The distributive property is a cornerstone of algebra that allows us to simplify expressions and solve equations efficiently. It is often represented by the formula: \( a(b + c) = ab + ac \) where \( a \) can be distributed over the addition inside the parentheses to create two terms, \( ab \) and \( ac \).

In the context of our exercise, the distributive property is slightly modified when dealing with exponents. Here, rather than distributing a coefficient over a sum, we distribute the exponent over the terms within the parentheses: \( (xz)^4 \) becomes \( x^4z^4 \) after distributing the power of 4 to both \( x \) and \( z \) individually. This step is crucial as it sets the stage for the multiplication that follows.

Understanding exponents, or powers, in algebra is essential for expanding expressions correctly. An exponent indicates how many times a number, known as the base, is multiplied by itself. The rule \( (ab)^n = a^n b^n \) used in our exercise is a powerful exponent rule that simplifies the process of distributing powers over products.

Visualizing Exponents

Imagine having four \( xz \) pairs and multiplying them all together: \( (xz)(xz)(xz)(xz) \). With algebraic shorthand, we write this as \( (xz)^4 \). The exponent rule then allows us to express this as \( x^4z^4 \) without writing out all four pairs. It is one of many exponent laws that make algebra both more efficient and easier to grasp.

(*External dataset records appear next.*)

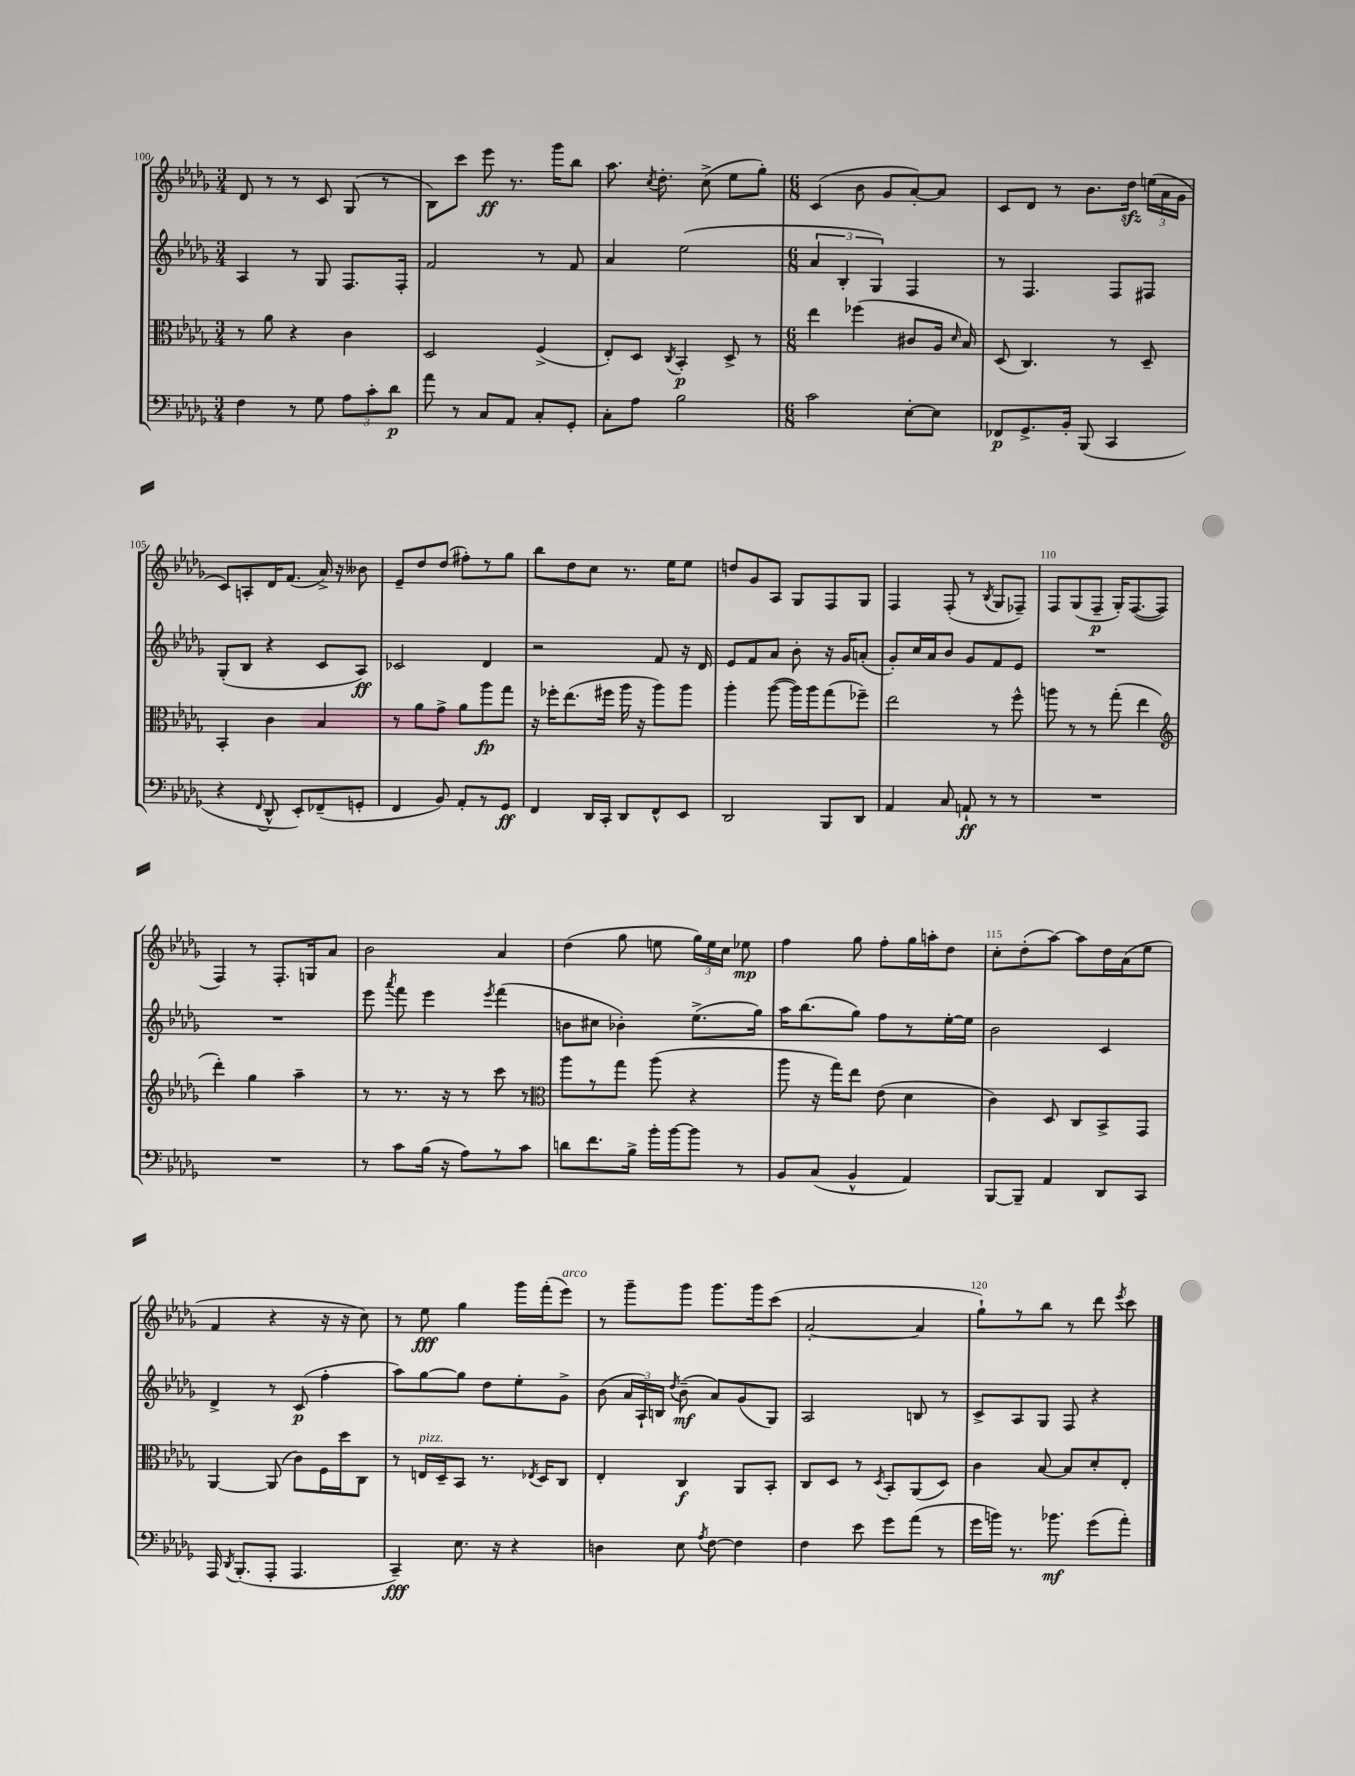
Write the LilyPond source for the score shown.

<<
\new StaffGroup <<
\new Staff = "s0" {
    \clef treble \key des \major \numericTimeSignature \time 3/4
    \autoBeamOff des'8 r8 r8 c'8 ges8( r8 |
    bes8[) c'''8] ees'''8\ff r8. ges'''16[ bes''8] |
    aes''8. \acciaccatura { c''8 } des''8.-. c''8->( ees''8[ ges''8]-.) |
    \numericTimeSignature \time 6/8 c'4( bes'8 ges'8[ aes'8~-.) aes'8] |
    c'8[ des'8] r8 bes'8.[ des''16]\sfz \tuplet 3/2 { e''16[( aes'16 ges'16] } |
    c'8[) a8-. des'16 f'8.]( aes'16->) r16 beses'8 |
    ees'8[-- des''8 des''8]( fis''8[-.) r8 ges''8] |
    bes''8[ des''8 c''8] r8. ees''16[ ees''8] |
    d''8[ ges'8 aes8] ges8[ f8 ges8] |
    f4 f8-.( r8 \acciaccatura { bes8 } ges8[ fes8]--) |
    f8[ ges8( f8]--\p ges16[-.) f8.~( f8] |
    f4) r8 f8.[-. g16 aes'8] |
    bes'2 aes'4 |
    des''4( ges''8 e''8 \tuplet 3/2 { ges''16[) e''16 c''16] } ees''8\mp |
    f''4 ges''8 f''8[-. ges''16 a''16-. des''8] |
    c''8[-. des''8-.( aes''8]~) aes''8[ des''16 aes'16( ees''8] |
    f'4 r4 r16 r16 c''8) |
    r8 ees''8\fff ges''4 ges'''16[ f'''16-.( ees'''8]^\markup { \italic "arco" }) |
    r8 ges'''8[-- ges'''8] ges'''8.[ ges'''16 c'''8]( |
    aes'2~-. aes'4 |
    ges''8[-!) r8 bes''8] r8 des'''8 \acciaccatura { ees'''8 } c'''8 \bar "|." |
}
\new Staff = "s1" {
    \clef treble \key des \major \numericTimeSignature \time 3/4
    \autoBeamOff aes4 r8 ges8 f8.[ f16]-. |
    f'2 r8 f'8 |
    aes'4 ees''2( |
    \numericTimeSignature \time 6/8 \tuplet 3/2 { aes'4 bes4-. ges4) } f4 |
    r8 f4. f8[ fis8] |
    ges8[-.( bes8] r4 c'8[ aes8]\ff) |
    ces'2 des'4 |
    r2 f'8 r16 des'16 |
    ees'8[ f'8 aes'8] bes'8-. r16 ges'16[ a'8]-.( |
    ges'8[-.) c''16 aes'16 bes'8] ges'8[ f'8 ees'8] |
    R2. |
    R2. |
    ees'''8 \acciaccatura { aes'''8 } f'''8 ees'''4 \acciaccatura { ees'''8 } f'''4( |
    b'8[ cis''8] bes'4-.) ees''8.[->( ges''16]) |
    aes''16[ bes''8.( ges''8]) f''8[ r8 ees''16~-. ees''16] |
    bes'2 c'4 |
    des'4-> r8 c'8\p( f''4-. |
    aes''8[) ges''8~ ges''8] des''8[ ees''8-. ges'8]-> |
    bes'8( \tuplet 3/2 { aes'16[ aes16-!) b16] } \acciaccatura { des''8 } bes'8--\mf( aes'8[) ges'8( ges8]) |
    aes2 b8 r8 |
    c'8[-> aes8 ges8] f8 r4 \bar "|." |
}
\new Staff = "s2" {
    \clef alto \key des \major \numericTimeSignature \time 3/4
    \autoBeamOff r8 aes'8 r4 c'4 |
    des2 f4->( |
    ees8[-.) des8] \acciaccatura { c8 } bes,4-.\p des8-> r8 |
    \numericTimeSignature \time 6/8 ees''4 fes''4( cis'8[ aes16] \grace { des'16 } bes16) |
    des8( c4.) r8 des8-- |
    bes,4-. c'4 bes4 |
    r8 aes'8[ ges'8]-> aes'8[ aes''8\fp ges''8] |
    r16 fes''16[-. ees''8.( fis''16] aes''16 r16 aes''8[) aes''8] |
    aes''4-. aes''8~( aes''16[) aes''16 ges''8( fes''8]--) |
    ees''2 r8 f''8-^ |
    a''8 r8 r8 ges''8-.( ees''4 |
    \clef treble des'''4-.) ges''4 aes''4-- |
    r8 r8. r16 r8 c'''8 r8 |
    \clef alto aes''8[ r8 ges''8] aes''8( r4 |
    aes''8 r16 ges''16[) ees''8] ees'8( des'4 |
    c'4) des8 c8[ bes,8-> ges,8] |
    aes,4~ aes,8( c'8[) f16 des''16 c8] |
    r8 e16[^\markup { \italic "pizz." } des16-- bes,8] r8. \acciaccatura { ees8 } des16[ c8] |
    ees4-. c4\f aes,8[ bes,8]-. |
    c8[ des8] r8 \acciaccatura { des8 } bes,8[-. aes,8( des8]) |
    c'4 bes8~ bes8[ des'8-. ees8]-. \bar "|." |
}
\new Staff = "s3" {
    \clef bass \key des \major \numericTimeSignature \time 3/4
    \autoBeamOff f4 r8 ges8 \tuplet 3/2 { aes8[ c'8-. des'8]\p } |
    aes'8 r8 c8[ aes,8] c8[-. ges,8]-. |
    c8[-. aes8] bes2 |
    \numericTimeSignature \time 6/8 c'2 ees8[~-. ees8] |
    fes,8[\p ges,8.-> bes,16]-. bes,,8( c,4 |
    r4 \appoggiatura { f,8 } des,8-^ ees,8[-.) fes,8--( g,8]-. |
    f,4 bes,8) aes,8[-. r8 ges,8]\ff |
    f,4 des,16[ c,16]-. des,8[ f,8-^ ees,8] |
    des,2 bes,,8[ des,8] |
    aes,4 c8 a,8-!\ff r8 r8 |
    R2. |
    R2. |
    r8 c'8[ bes16]( r16 aes8[) r8 c'8] |
    d'8[ f'8. bes16]-> bes'16[-. bes'16~ bes'8] r8 |
    bes,8[ c8]( bes,4-^ aes,4) |
    bes,,8[~ bes,,8]-- aes,4 des,8[ c,8] |
    aes,,16 \acciaccatura { des,8 } bes,,8.[-.( aes,,8]-. aes,,4. |
    c,4--\fff) ees8. r16 r4 |
    d4 ees8 \acciaccatura { aes8 } f8~ f4 |
    f4 ees'8 ges'8[ aes'8]( r8 |
    ges'16[ b'16]) r8. bes'8.\mf ges'8[( aes'8]-.) \bar "|." |
}
>>
>>
\layout { \context { \Score currentBarNumber = #100 \override BarNumber.break-visibility = ##(#f #t #t) barNumberVisibility = #(every-nth-bar-number-visible 5) } }
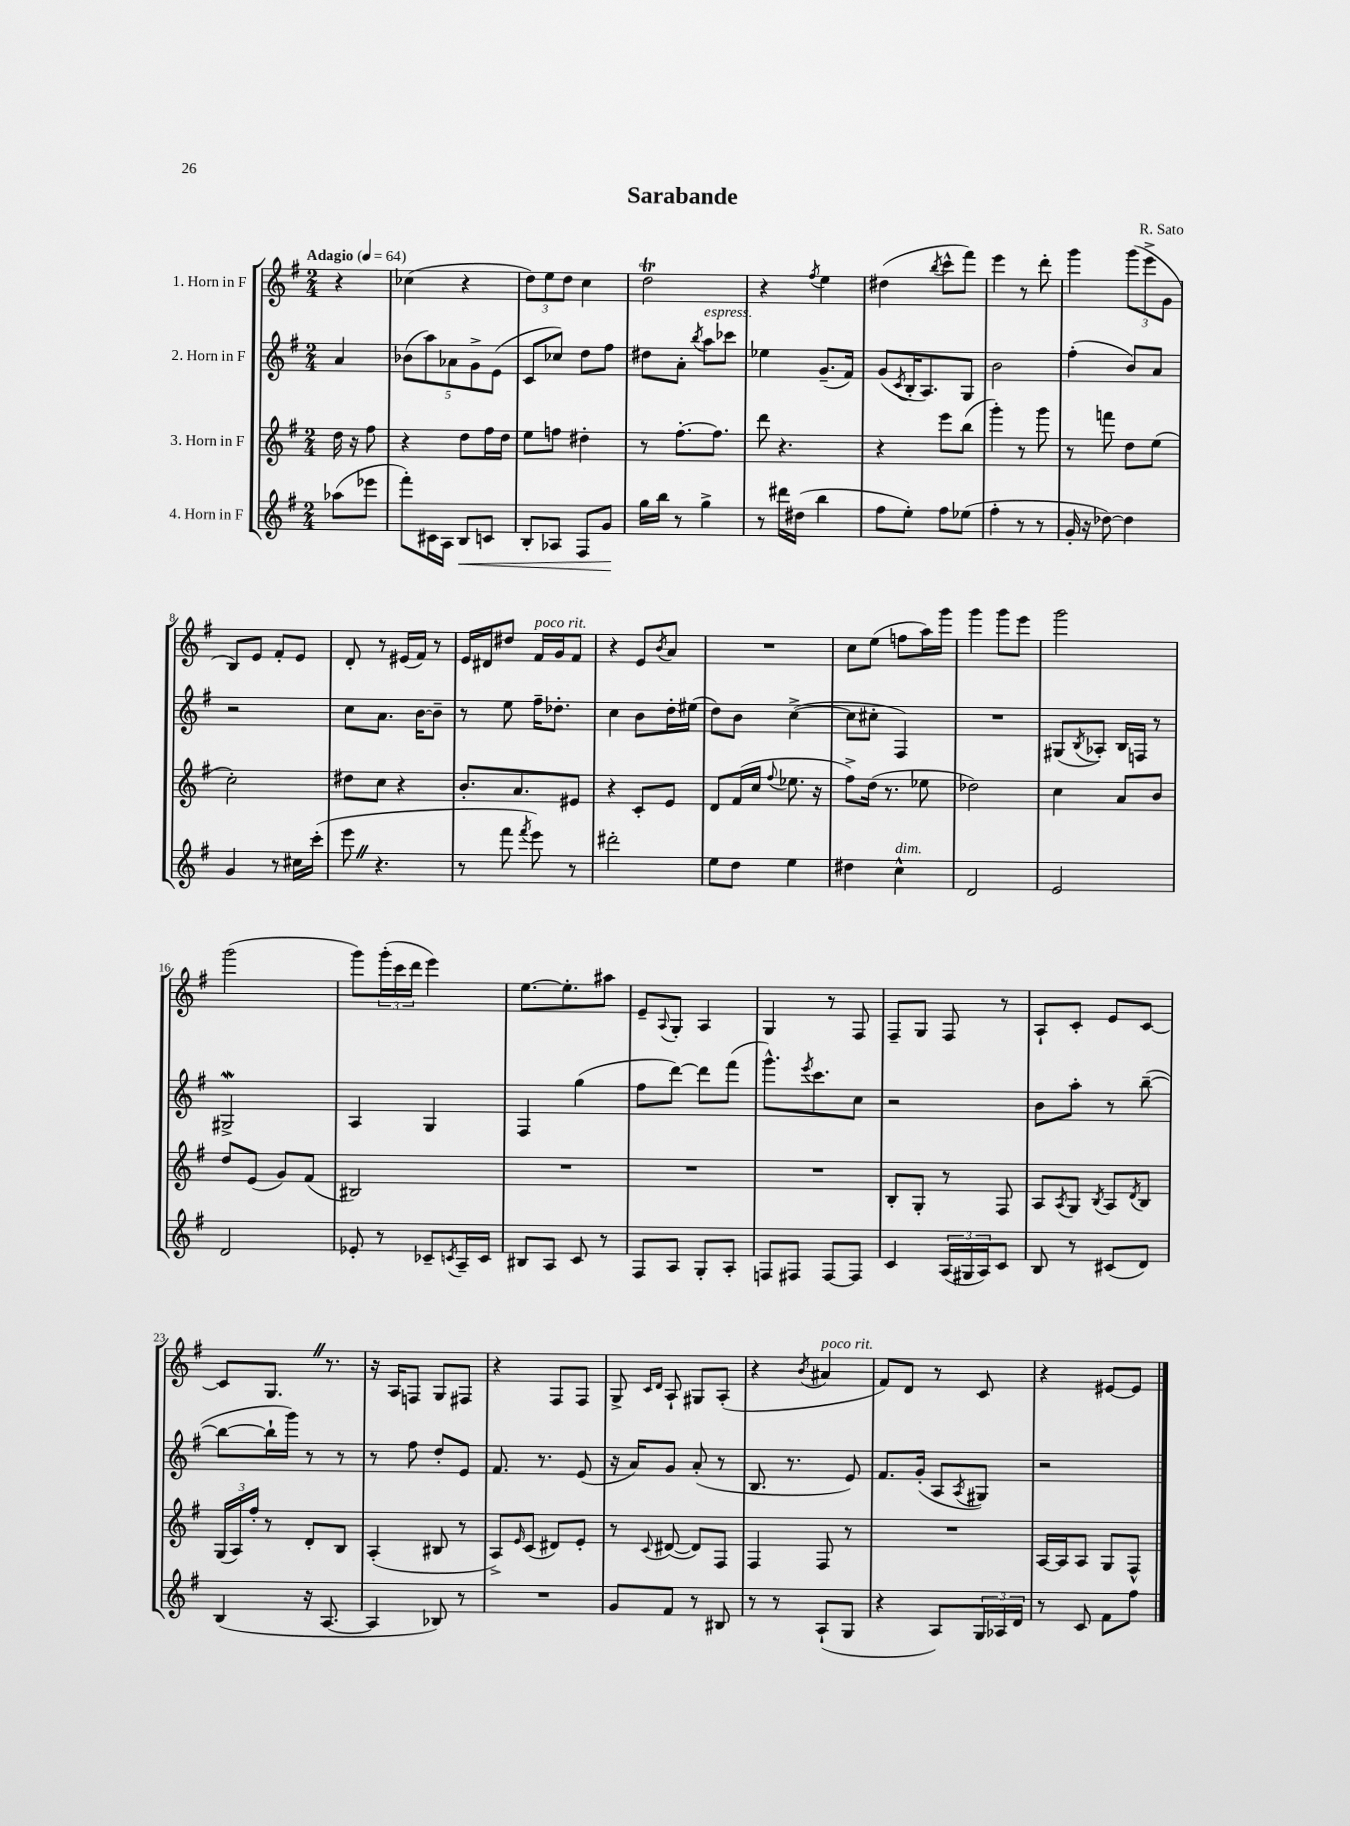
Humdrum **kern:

**kern	**kern	**kern	**kern
*staff4	*staff3	*staff2	*staff1
*clefG2	*clefG2	*clefG2	*clefG2
*k[f#]	*k[f#]	*k[f#]	*k[f#]
*M2/4	*M2/4	*M2/4	*M2/4
*MM64	*MM64	*MM64	*MM64
(8aa-	16dd	4a	4r
.	16r	.	.
8eee-	8ff#	.	.
=	=	=	=
8fff#')	4r	(10b-	(4cc-
.	.	10aa)	.
16c#	.	.	.
16A	.	.	.
.	.	10a-	.
8B	8dd	.	4r
.	.	10g^	.
8c	16ff#	.	.
.	.	(10e	.
.	16dd	.	.
=	=	=	=
8B'	8ee	8c	12dd)
.	.	.	12ee
8A-	8ff	8cc-)	.
.	.	.	12dd
8F#	4dd#'	8dd	4cc
8g	.	8ff#	.
=	=	=	=
16gg	8r	8dd#	2dd
16bb	.	.	.
8r	[8.ff#'	8a'	.
.	.	8qbb	.
4gg^	.	8aa	.
.	8.ff#]	.	.
.	.	8ccc-	.
=	=	=	=
8r	8ddd	4ee-	4r
16ddd#	4.r	.	.
(16dd#	.	.	.
.	.	.	8qff#
4bb	.	(8.g~	4ee
.	.	16f#)	.
=	=	=	=
8ff#	4r	(8g	(4dd#
.	.	8qc	.
8ee')	.	16B'	.
.	.	8.A)	.
.	.	.	8qbb
8ff#	8eee	.	8ccc^^
(8ee-	(8bb	8G	8fff#)
=	=	=	=
4ff#'	4ggg')	2b	4eee
8r	8r	.	8r
8r	8ggg	.	8ddd'
=	=	=	=
16g'	8r	(4ff#'	4ggg
16r	.	.	.
[8dd-)	8fff	.	.
4dd-]	8dd	8b)	(12ggg
.	.	.	12eee^
.	(8ee	8a	.
.	.	.	12g
=	=	=	=
4g	2cc')	2r	8B)
.	.	.	8e
8r	.	.	8f#'
16cc#	.	.	8e
(16ccc'	.	.	.
=	=	=	=
8eee	8dd#	8cc	8d'
4.r	8cc	8.a	8r
.	4r	.	(16e#
.	.	[16b	16f#)
.	.	8b~]	8r
=	=	=	=
8r	8.b'	8r	16e
.	.	.	16d#
8fff#	.	8ee	8dd#
.	8.a	.	.
8qfff#	.	.	.
8eee)	.	16ff#~	16f#
.	.	8.dd-'	16g
8r	8e#	.	8f#
=	=	=	=
2ddd#'	4r	4cc	4r
.	8c'	8b	8e
.	.	.	8qb
.	8e	16dd'	8a
.	.	(16ee#	.
=	=	=	=
8ee	8d	8dd)	2r
8dd	(16f#	8b	.
.	16cc	.	.
.	8qqff#	.	.
4ee	8.ee-	([4cc^	.
.	16r	.	.
=	=	=	=
4dd#	8ff#^)	8cc]	8cc
.	(16dd	8cc#'	(8ee
.	8.r	.	.
4cc^^	.	4F#)	8ff
.	8ee-	.	16aa)
.	.	.	16ggg
=	=	=	=
2d	2dd-)	2r	4ggg
.	.	.	8ggg
.	.	.	8eee
=	=	=	=
2e	4cc	(8G#	2ggg
.	.	8qB	.
.	.	8A-')	.
.	8a	16B	.
.	.	16F	.
.	8b	8r	.
=	=	=	=
2d	8dd	2G#^	(2ggg
.	(8e	.	.
.	8g)	.	.
.	(8f#	.	.
=	=	=	=
8e-'	2B#)	4A	8ggg)
8r	.	.	(24ggg'
.	.	.	24ccc
.	.	.	24ddd
8c-~	.	4G	4eee)
8qc	.	.	.
16A~	.	.	.
16c	.	.	.
=	=	=	=
8B#	2r	4F#	[8.ee
8A	.	.	.
.	.	.	8.ee']
8c	.	(4gg	.
8r	.	.	8aa#
=	=	=	=
8F#	2r	8ff#	8e~
.	.	.	8qqA
8A	.	[8ddd)	8G'
8G'	.	8ddd]	4A
8A'	.	(8fff#	.
=	=	=	=
8F	2r	8.ggg^^)	4G
8F#	.	.	.
.	.	8qeee	.
.	.	8.ccc	.
[8F#	.	.	8r
8F#]	.	8cc	8F#
=	=	=	=
4c	8B'	2r	8F#~
.	8G'	.	8G
(24A	8r	.	8F#
24G#	.	.	.
24A)	.	.	.
8c	8F#	.	8r
=	=	=	=
8B	8A	8b	8A`
.	8qA	.	.
8r	8G	8aa'	8c'
.	8qB	.	.
(8c#	8A	8r	8e
.	8qd	.	.
8d)	8B	([8bb~	[8c
=	=	=	=
(4B	(24G	8bb_	8c]
.	24A)	.	.
.	24ff#'	.	.
.	8r	16bb`]	8.G
.	.	16ggg)	.
16r	8d'	8r	.
[8.A	.	.	8.r
.	8B	8r	.
=	=	=	=
4A]	(4A'	8r	16r
.	.	.	16A
.	.	8ff#	8F
8B-)	8B#	8dd'	8G
8r	8r	8e	8F#
=	=	=	=
2r	8A^)	8.f#	4r
.	16qqe	.	.
.	(8c	.	.
.	.	8.r	.
.	8d#)	.	8F#
.	8e'	(8e	8F#
=	=	=	=
8g	8r	16r	8G^
.	.	16a)	.
.	.	.	16qqc
.	8qqc	.	16qqd
8f#	([8d#	8g	8A`
8r	8d#])	(8a'	8G#
8B#	8F#	8r	(8A'
=	=	=	=
8r	4F#	8.B	4r
8r	.	.	.
.	.	8.r	.
.	.	.	8qb
(8A`	8F#	.	4a#
8G	8r	8e)	.
=	=	=	=
4r	2r	8.f#	8f#)
.	.	.	8d
.	.	(16g'	.
8A)	.	8A	8r
.	.	8qA	.
24G	.	8G#)	8c
24A-	.	.	.
24d	.	.	.
=	=	=	=
8r	[16A	2r	4r
.	16A]	.	.
8c	8A	.	.
8f#	8G	.	[8e#
8ff#	8F#^^	.	8e#]
==	==	==	==
*-	*-	*-	*-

In practice, correctly applying exponent rules ensures accuracy when dealing with more complex expressions involving powers.

When expanding expressions, we often encounter the multiplication of polynomials, which involves distributing terms and combining like terms. In our exercise, however, we're looking at a simplified scenario where we only have monomials—single-term expressions.

Once we have distributed the exponent to get \( x^4 \) and \( z^4 \) from \( (xz)^4 \) in our previous steps, we proceed to multiply these monomials by the coefficient 2. We apply the basic multiplication rule of combining the coefficient with the monomials to get the final expanded form, \( 2x^4z^4 \).

In a broader sense, when multiplying polynomials with multiple terms, we would use the FOIL method (First, Outer, Inner, Last) or a similar strategy to expand and simplify the expression. Here, with just one term each, the process is straightforward.